Sunderby SK
- Full name: Sunderby Sportklubb
- Ground: Byvallen Södra Sunderbyn Sweden
- Chairman: Linus Sjömark
- League: Division 4 Norrbotten Södra
| Home colours | Away colours |

= Sunderby SK =

Swedish football club

Sunderby SK is a Swedish football club located in Södra Sunderbyn.

==Background==
Sunderby SK currently plays in Division 4 Norrbotten Södra which is the sixth tier of Swedish football.

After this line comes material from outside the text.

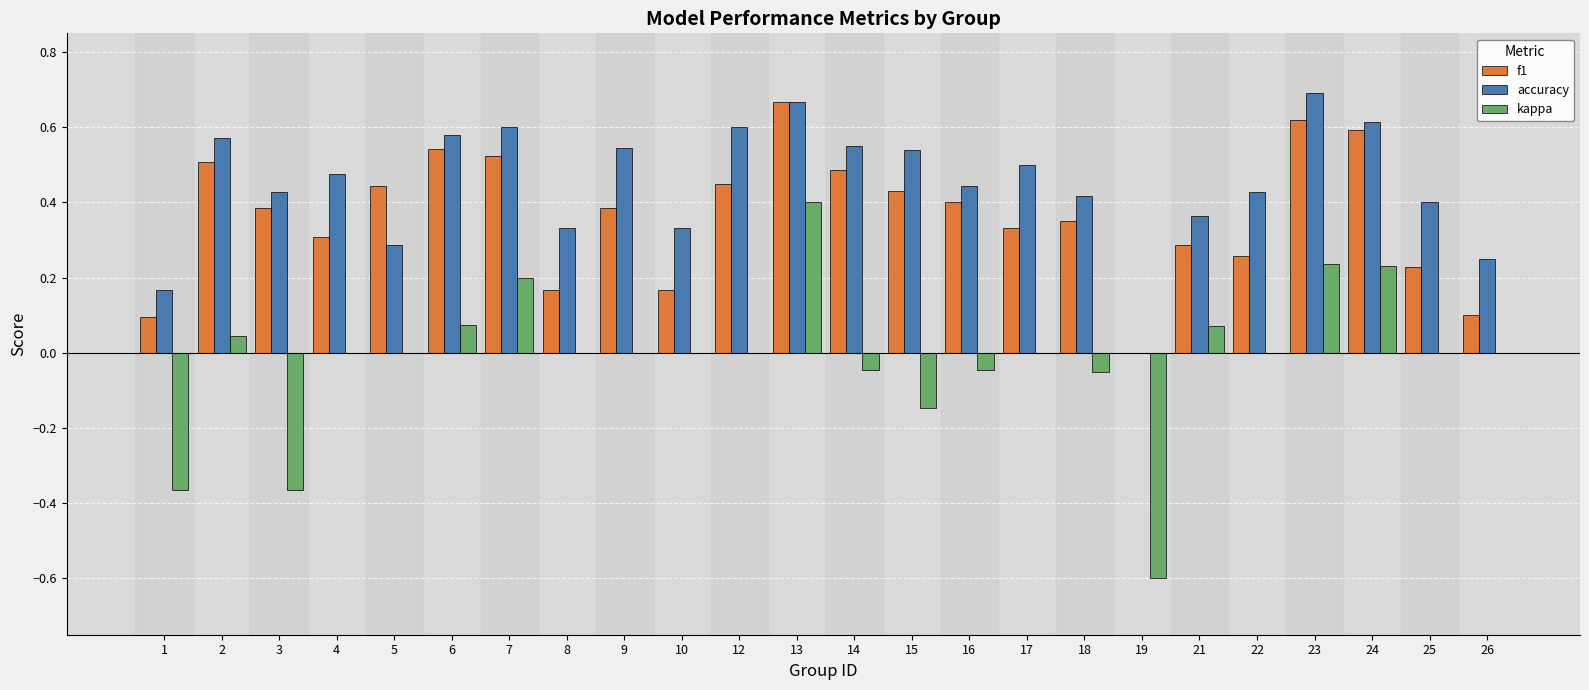

Which series changed the most between 19 and 23?

kappa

They play their home matches at the Byvallen in Södra Sunderbyn.

The club is affiliated to Norrbottens Fotbollförbund.

==Season to season==

| Season | Level | Division | Section | Position | Movements |
|---|---|---|---|---|---|
| 1997 | Tier 5 | Division 4 | Norrbotten Södra | 6th |  |
| 1998 | Tier 5 | Division 4 | Norrbotten Norra | 3rd |  |
| 1999 | Tier 5 | Division 4 | Norrbotten Södra | 1st | Promoted |
| 2000 | Tier 4 | Division 3 | Norra Norrland | 8th |  |
| 2001 | Tier 4 | Division 3 | Norra Norrland | 9th |  |
| 2002 | Tier 4 | Division 3 | Norra Norrland | 9th | Relegation Playoffs |
| 2003 | Tier 4 | Division 3 | Norra Norrland | 4th |  |
| 2004 | Tier 4 | Division 3 | Norra Norrland | 10th | Relegated |
| 2005 | Tier 6 | Division 5 | Norrbotten Mellersta | 4th |  |
| 2006* | Tier 7 | Division 5 | Norrbotten Mellersta | 2nd |  |
| 2007 | Tier 7 | Division 5 | Norrbotten Norra | 3rd |  |
| 2008 | Tier 7 | Division 5 | Norrbotten Norra | 2nd | Promoted |
| 2009 | Tier 6 | Division 4 | Norrbotten Norra | 6th |  |
| 2010 | Tier 6 | Division 4 | Norrbotten Norra | 4th |  |
| 2011 | Tier 6 | Division 4 | Norrbotten Södra | 10th | Relegated |

- League restructuring in 2006 resulted in a new division being created at Tier 3 and subsequent divisions dropping a level.